__Entradas guardadas__
+-------+

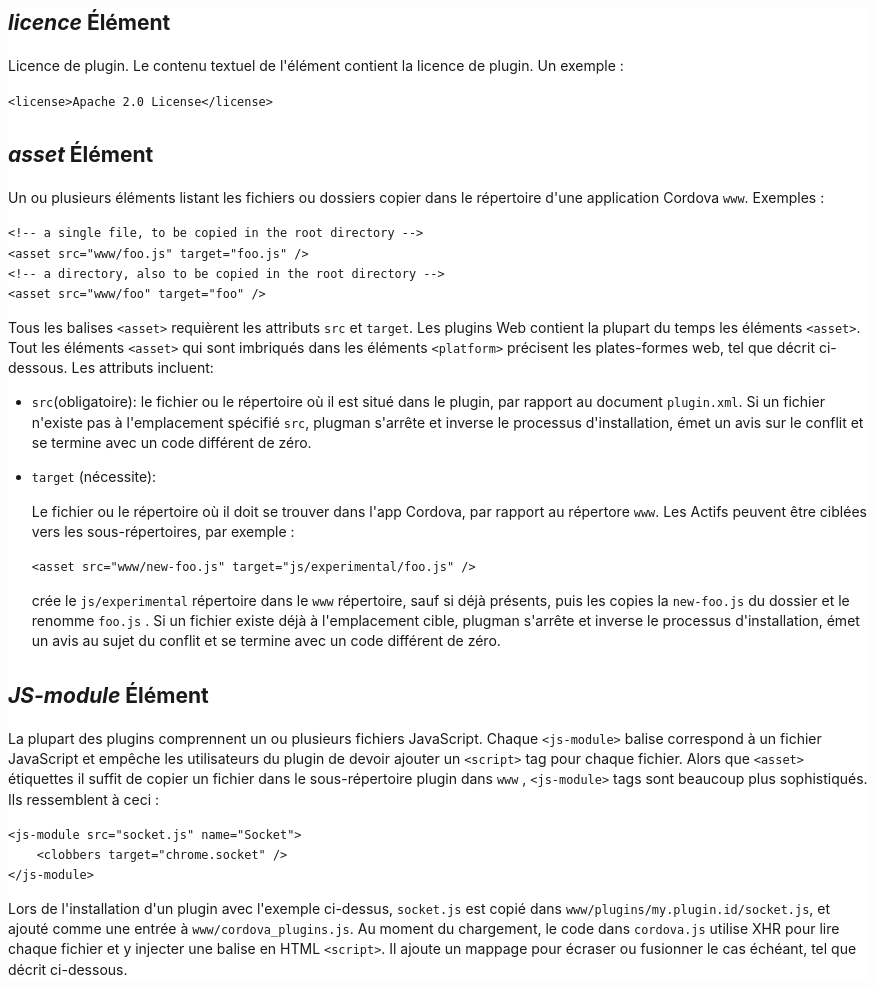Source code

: 
## *licence* Élément

Licence de plugin. Le contenu textuel de l'élément contient la licence de plugin. Un exemple :

    <license>Apache 2.0 License</license>
    

## *asset* Élément

Un ou plusieurs éléments listant les fichiers ou dossiers copier dans le répertoire d'une application Cordova `www`. Exemples :

    <!-- a single file, to be copied in the root directory -->
    <asset src="www/foo.js" target="foo.js" />
    <!-- a directory, also to be copied in the root directory -->
    <asset src="www/foo" target="foo" />
    

Tous les balises `<asset>` requièrent les attributs `src` et `target`. Les plugins Web contient la plupart du temps les éléments `<asset>`. Tout les éléments `<asset>` qui sont imbriqués dans les éléments `<platform>` précisent les plates-formes web, tel que décrit ci-dessous. Les attributs incluent:

*   `src`(obligatoire): le fichier ou le répertoire où il est situé dans le plugin, par rapport au document `plugin.xml`. Si un fichier n'existe pas à l'emplacement spécifié `src`, plugman s'arrête et inverse le processus d'installation, émet un avis sur le conflit et se termine avec un code différent de zéro.

*   `target` (nécessite):
    
    Le fichier ou le répertoire où il doit se trouver dans l'app Cordova, par rapport au répertore `www`. Les Actifs peuvent être ciblées vers les sous-répertoires, par exemple :
    
        <asset src="www/new-foo.js" target="js/experimental/foo.js" />
        
    
    crée le `js/experimental` répertoire dans le `www` répertoire, sauf si déjà présents, puis les copies la `new-foo.js` du dossier et le renomme `foo.js` . Si un fichier existe déjà à l'emplacement cible, plugman s'arrête et inverse le processus d'installation, émet un avis au sujet du conflit et se termine avec un code différent de zéro.

## *JS-module* Élément

La plupart des plugins comprennent un ou plusieurs fichiers JavaScript. Chaque `<js-module>` balise correspond à un fichier JavaScript et empêche les utilisateurs du plugin de devoir ajouter un `<script>` tag pour chaque fichier. Alors que `<asset>` étiquettes il suffit de copier un fichier dans le sous-répertoire plugin dans `www` , `<js-module>` tags sont beaucoup plus sophistiqués. Ils ressemblent à ceci :

    <js-module src="socket.js" name="Socket">
        <clobbers target="chrome.socket" />
    </js-module>
    

Lors de l'installation d'un plugin avec l'exemple ci-dessus, `socket.js` est copié dans `www/plugins/my.plugin.id/socket.js`, et ajouté comme une entrée à `www/cordova_plugins.js`. Au moment du chargement, le code dans `cordova.js` utilise XHR pour lire chaque fichier et y injecter une balise en HTML `<script>`. Il ajoute un mappage pour écraser ou fusionner le cas échéant, tel que décrit ci-dessous.
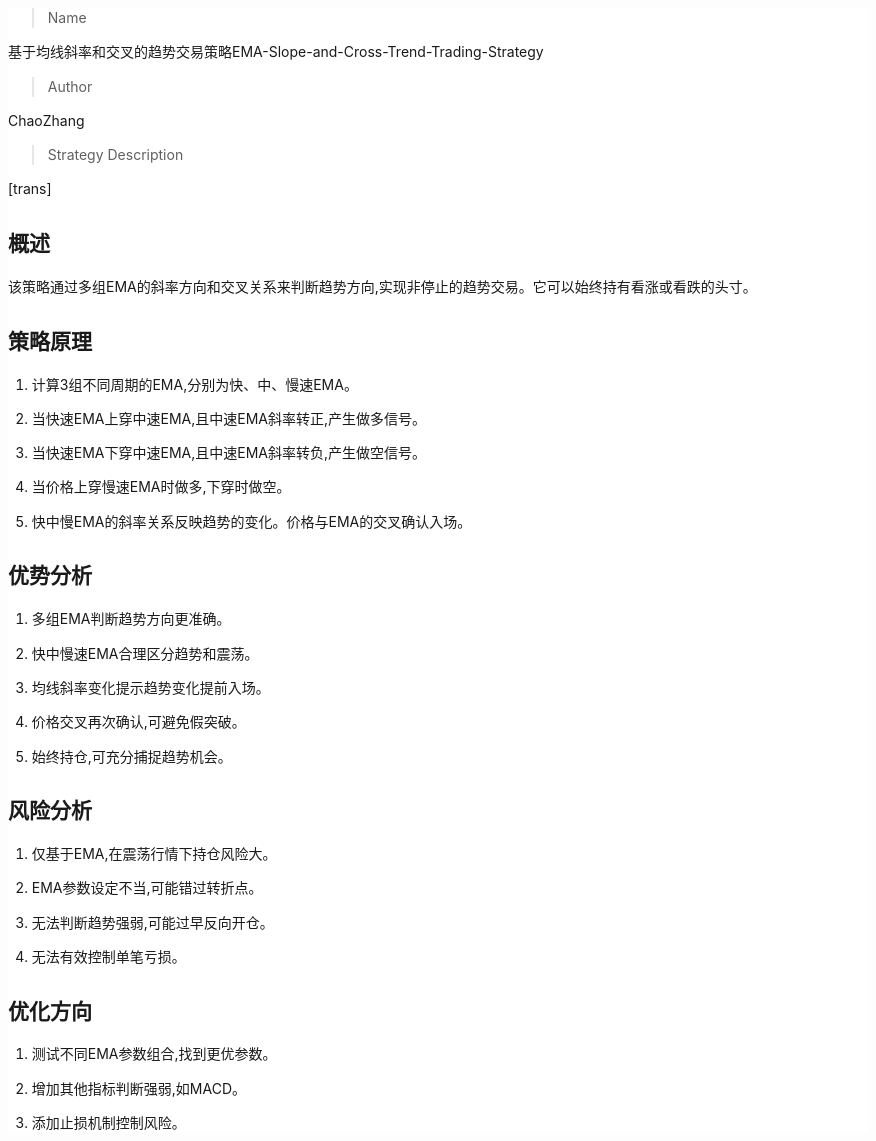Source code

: 
> Name

基于均线斜率和交叉的趋势交易策略EMA-Slope-and-Cross-Trend-Trading-Strategy

> Author

ChaoZhang

> Strategy Description

[trans]

## 概述

该策略通过多组EMA的斜率方向和交叉关系来判断趋势方向,实现非停止的趋势交易。它可以始终持有看涨或看跌的头寸。

## 策略原理

1. 计算3组不同周期的EMA,分别为快、中、慢速EMA。

2. 当快速EMA上穿中速EMA,且中速EMA斜率转正,产生做多信号。

3. 当快速EMA下穿中速EMA,且中速EMA斜率转负,产生做空信号。

4. 当价格上穿慢速EMA时做多,下穿时做空。

5. 快中慢EMA的斜率关系反映趋势的变化。价格与EMA的交叉确认入场。

## 优势分析

1. 多组EMA判断趋势方向更准确。

2. 快中慢速EMA合理区分趋势和震荡。

3. 均线斜率变化提示趋势变化提前入场。 

4. 价格交叉再次确认,可避免假突破。

5. 始终持仓,可充分捕捉趋势机会。

## 风险分析

1. 仅基于EMA,在震荡行情下持仓风险大。

2. EMA参数设定不当,可能错过转折点。

3. 无法判断趋势强弱,可能过早反向开仓。

4. 无法有效控制单笔亏损。

## 优化方向 

1. 测试不同EMA参数组合,找到更优参数。

2. 增加其他指标判断强弱,如MACD。

3. 添加止损机制控制风险。
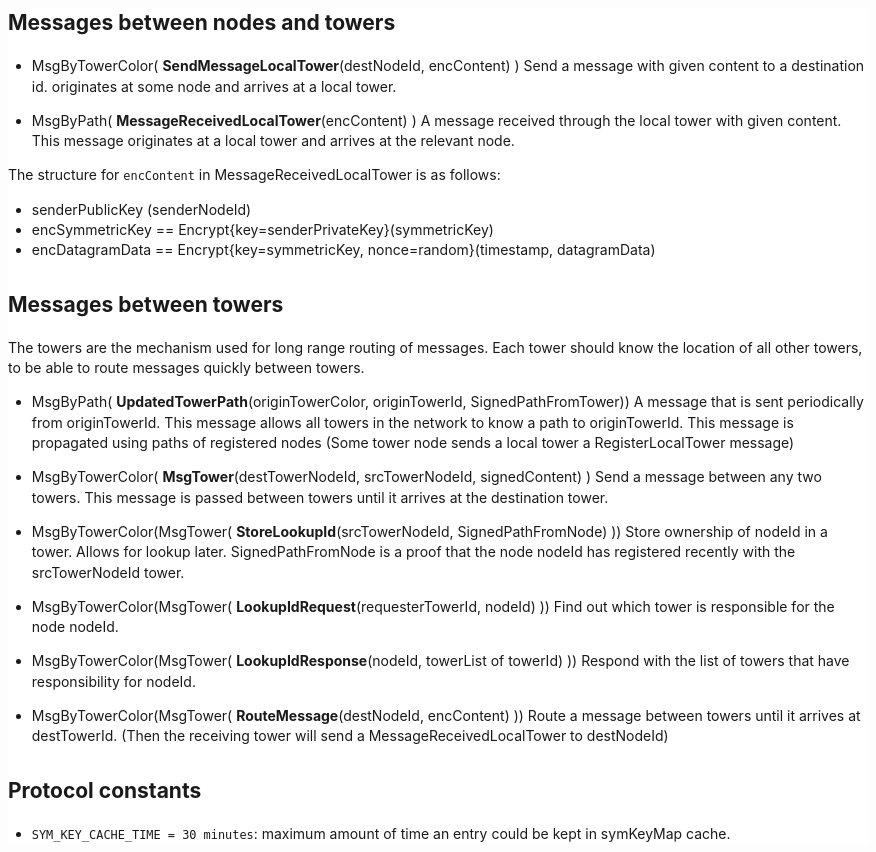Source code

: ## Messages between nodes and towers

- MsgByTowerColor( **SendMessageLocalTower**(destNodeId, encContent) ) 
  Send a message with given content to a destination id.
  originates at some node and arrives at a local tower.

- MsgByPath( **MessageReceivedLocalTower**(encContent) )
  A message received through the local tower with given content.
  This message originates at a local tower and arrives at the relevant node.

The structure for `encContent` in MessageReceivedLocalTower is as follows:
- senderPublicKey (senderNodeId)
- encSymmetricKey == Encrypt{key=senderPrivateKey}(symmetricKey)
- encDatagramData == Encrypt{key=symmetricKey, nonce=random}(timestamp, datagramData)


## Messages between towers

The towers are the mechanism used for long range routing of messages.
Each tower should know the location of all other towers, to be able to route
messages quickly between towers.

- MsgByPath( **UpdatedTowerPath**(originTowerColor, originTowerId, SignedPathFromTower))
  A message that is sent periodically from originTowerId. This message allows
  all towers in the network to know a path to originTowerId.
  This message is propagated using paths of registered nodes (Some tower node
  sends a local tower a RegisterLocalTower message)

- MsgByTowerColor( **MsgTower**(destTowerNodeId, srcTowerNodeId, signedContent) )
  Send a message between any two towers. This message is passed between towers
  until it arrives at the destination tower.

- MsgByTowerColor(MsgTower( 
    **StoreLookupId**(srcTowerNodeId, SignedPathFromNode) ))
  Store ownership of nodeId in a tower. Allows for lookup later.
  SignedPathFromNode is a proof that the node nodeId has registered recently
  with the srcTowerNodeId tower.

- MsgByTowerColor(MsgTower( 
    **LookupIdRequest**(requesterTowerId, nodeId) ))
  Find out which tower is responsible for the node nodeId.

- MsgByTowerColor(MsgTower(
    **LookupIdResponse**(nodeId, towerList of towerId) ))
  Respond with the list of towers that have responsibility for nodeId.

- MsgByTowerColor(MsgTower(
    **RouteMessage**(destNodeId, encContent) ))
  Route a message between towers until it arrives at destTowerId.
  (Then the receiving tower will send a MessageReceivedLocalTower to destNodeId)

## Protocol constants

- `SYM_KEY_CACHE_TIME = 30 minutes`: maximum amount of time an entry could be
  kept in symKeyMap cache.
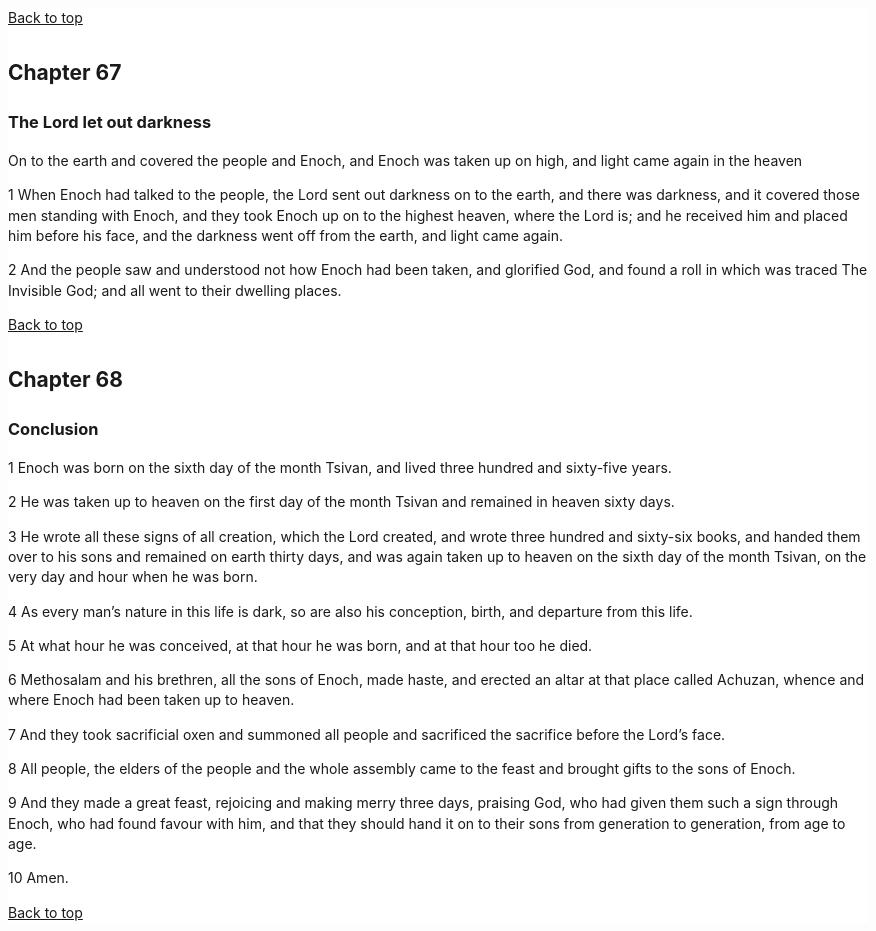 [Back to top](#top)

## Chapter 67

### The Lord let out darkness

On to the earth and covered the people and Enoch, and Enoch was taken up on high, and light came again in the heaven

1 When Enoch had talked to the people, the Lord sent out darkness on to the earth, and there was darkness, and it covered those men standing with Enoch, and they took Enoch up on to the highest heaven, where the Lord is; and he received him and placed him before his face, and the darkness went off from the earth, and light came again.

2 And the people saw and understood not how Enoch had been taken, and glorified God, and found a roll in which was traced The Invisible God; and all went to their dwelling places.

[Back to top](#top)

## Chapter 68

### Conclusion

1 Enoch was born on the sixth day of the month Tsivan, and lived three hundred and sixty-five years.

2 He was taken up to heaven on the first day of the month Tsivan and remained in heaven sixty days.

3 He wrote all these signs of all creation, which the Lord created, and wrote three hundred and sixty-six books, and handed them over to his sons and remained on earth thirty days, and was again taken up to heaven on the sixth day of the month Tsivan, on the very day and hour when he was born.

4 As every man’s nature in this life is dark, so are also his conception, birth, and departure from this life.

5 At what hour he was conceived, at that hour he was born, and at that hour too he died.

6 Methosalam and his brethren, all the sons of Enoch, made haste, and erected an altar at that place called Achuzan, whence and where Enoch had been taken up to heaven.

7 And they took sacrificial oxen and summoned all people and sacrificed the sacrifice before the Lord’s face.

8 All people, the elders of the people and the whole assembly came to the feast and brought gifts to the sons of Enoch.

9 And they made a great feast, rejoicing and making merry three days, praising God, who had given them such a sign through Enoch, who had found favour with him, and that they should hand it on to their sons from generation to generation, from age to age.

10 Amen.

[Back to top](#top)





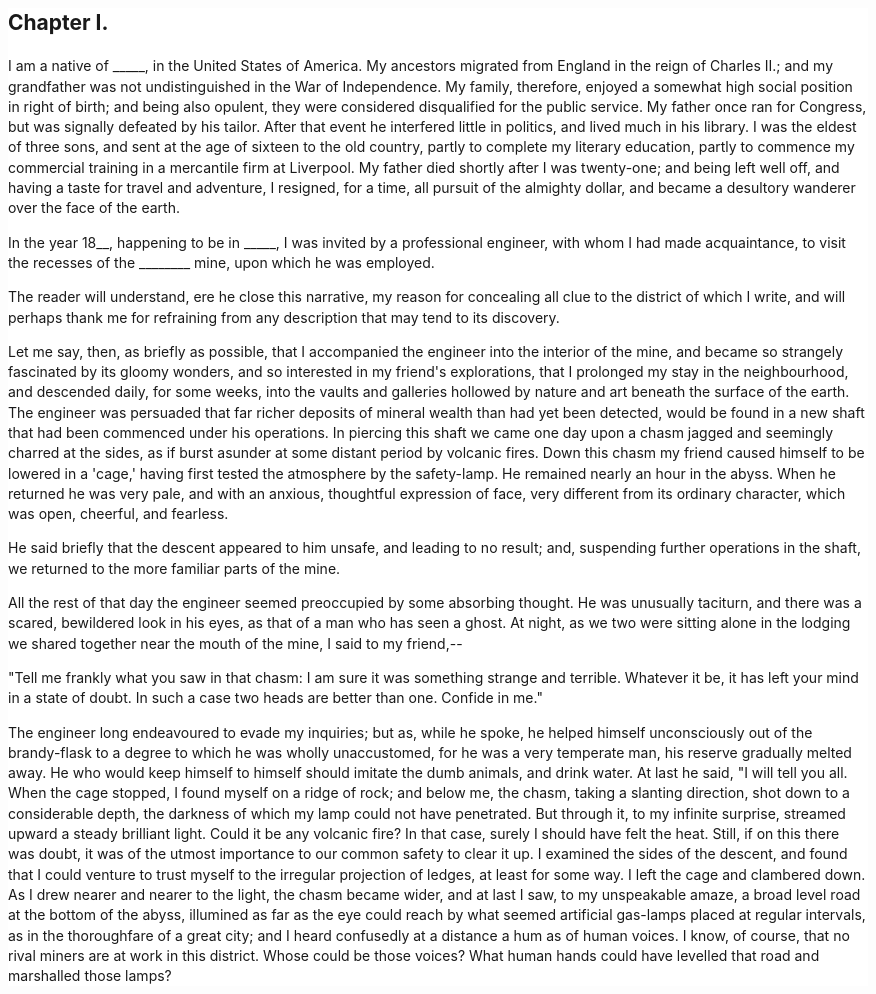 
##  Chapter I. 

I am a native of _____, in the United States of America. My ancestors migrated from England in the reign of Charles II.; and my grandfather was not undistinguished in the War of Independence. My family, therefore, enjoyed a somewhat high social position in right of birth; and being also opulent, they were considered disqualified for the public service. My father once ran for Congress, but was signally defeated by his tailor. After that event he interfered little in politics, and lived much in his library. I was the eldest of three sons, and sent at the age of sixteen to the old country, partly to complete my literary education, partly to commence my commercial training in a mercantile firm at Liverpool. My father died shortly after I was twenty-one; and being left well off, and having a taste for travel and adventure, I resigned, for a time, all pursuit of the almighty dollar, and became a desultory wanderer over the face of the earth. 

In the year 18__, happening to be in _____, I was invited by a professional engineer, with whom I had made acquaintance, to visit the recesses of the ________ mine, upon which he was employed. 

The reader will understand, ere he close this narrative, my reason for concealing all clue to the district of which I write, and will perhaps thank me for refraining from any description that may tend to its discovery. 

Let me say, then, as briefly as possible, that I accompanied the engineer into the interior of the mine, and became so strangely fascinated by its gloomy wonders, and so interested in my friend's explorations, that I prolonged my stay in the neighbourhood, and descended daily, for some weeks, into the vaults and galleries hollowed by nature and art beneath the surface of the earth. The engineer was persuaded that far richer deposits of mineral wealth than had yet been detected, would be found in a new shaft that had been commenced under his operations. In piercing this shaft we came one day upon a chasm jagged and seemingly charred at the sides, as if burst asunder at some distant period by volcanic fires. Down this chasm my friend caused himself to be lowered in a 'cage,' having first tested the atmosphere by the safety-lamp. He remained nearly an hour in the abyss. When he returned he was very pale, and with an anxious, thoughtful expression of face, very different from its ordinary character, which was open, cheerful, and fearless. 

He said briefly that the descent appeared to him unsafe, and leading to no result; and, suspending further operations in the shaft, we returned to the more familiar parts of the mine. 

All the rest of that day the engineer seemed preoccupied by some absorbing thought. He was unusually taciturn, and there was a scared, bewildered look in his eyes, as that of a man who has seen a ghost. At night, as we two were sitting alone in the lodging we shared together near the mouth of the mine, I said to my friend,--

"Tell me frankly what you saw in that chasm: I am sure it was something strange and terrible. Whatever it be, it has left your mind in a state of doubt. In such a case two heads are better than one. Confide in me." 

The engineer long endeavoured to evade my inquiries; but as, while he spoke, he helped himself unconsciously out of the brandy-flask to a degree to which he was wholly unaccustomed, for he was a very temperate man, his reserve gradually melted away. He who would keep himself to himself should imitate the dumb animals, and drink water. At last he said, "I will tell you all. When the cage stopped, I found myself on a ridge of rock; and below me, the chasm, taking a slanting direction, shot down to a considerable depth, the darkness of which my lamp could not have penetrated. But through it, to my infinite surprise, streamed upward a steady brilliant light. Could it be any volcanic fire? In that case, surely I should have felt the heat. Still, if on this there was doubt, it was of the utmost importance to our common safety to clear it up. I examined the sides of the descent, and found that I could venture to trust myself to the irregular projection of ledges, at least for some way. I left the cage and clambered down. As I drew nearer and nearer to the light, the chasm became wider, and at last I saw, to my unspeakable amaze, a broad level road at the bottom of the abyss, illumined as far as the eye could reach by what seemed artificial gas-lamps placed at regular intervals, as in the thoroughfare of a great city; and I heard confusedly at a distance a hum as of human voices. I know, of course, that no rival miners are at work in this district. Whose could be those voices? What human hands could have levelled that road and marshalled those lamps?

+-------+

__Trabajo pedido__
¿Cómo quedan las líneas desde la que contiene "## Messages between towers" hasta la que contiene "## Protocol constants", ambas incluidas, si se cambia "destination tower" por "target tower"? Escríbelas completas y sin ninguna otra modificación.

__Solución a continuación__
## Messages between towers

The towers are the mechanism used for long range routing of messages.
Each tower should know the location of all other towers, to be able to route
messages quickly between towers.

- MsgByPath( **UpdatedTowerPath**(originTowerColor, originTowerId, SignedPathFromTower))
  A message that is sent periodically from originTowerId. This message allows
  all towers in the network to know a path to originTowerId.
  This message is propagated using paths of registered nodes (Some tower node
  sends a local tower a RegisterLocalTower message)

- MsgByTowerColor( **MsgTower**(destTowerNodeId, srcTowerNodeId, signedContent) )
  Send a message between any two towers. This message is passed between towers
  until it arrives at the target tower.

- MsgByTowerColor(MsgTower( 
    **StoreLookupId**(srcTowerNodeId, SignedPathFromNode) ))
  Store ownership of nodeId in a tower. Allows for lookup later.
  SignedPathFromNode is a proof that the node nodeId has registered recently
  with the srcTowerNodeId tower.

- MsgByTowerColor(MsgTower( 
    **LookupIdRequest**(requesterTowerId, nodeId) ))
  Find out which tower is responsible for the node nodeId.

- MsgByTowerColor(MsgTower(
    **LookupIdResponse**(nodeId, towerList of towerId) ))
  Respond with the list of towers that have responsibility for nodeId.

- MsgByTowerColor(MsgTower(
    **RouteMessage**(destNodeId, encContent) ))
  Route a message between towers until it arrives at destTowerId.
  (Then the receiving tower will send a MessageReceivedLocalTower to destNodeId)

## Protocol constants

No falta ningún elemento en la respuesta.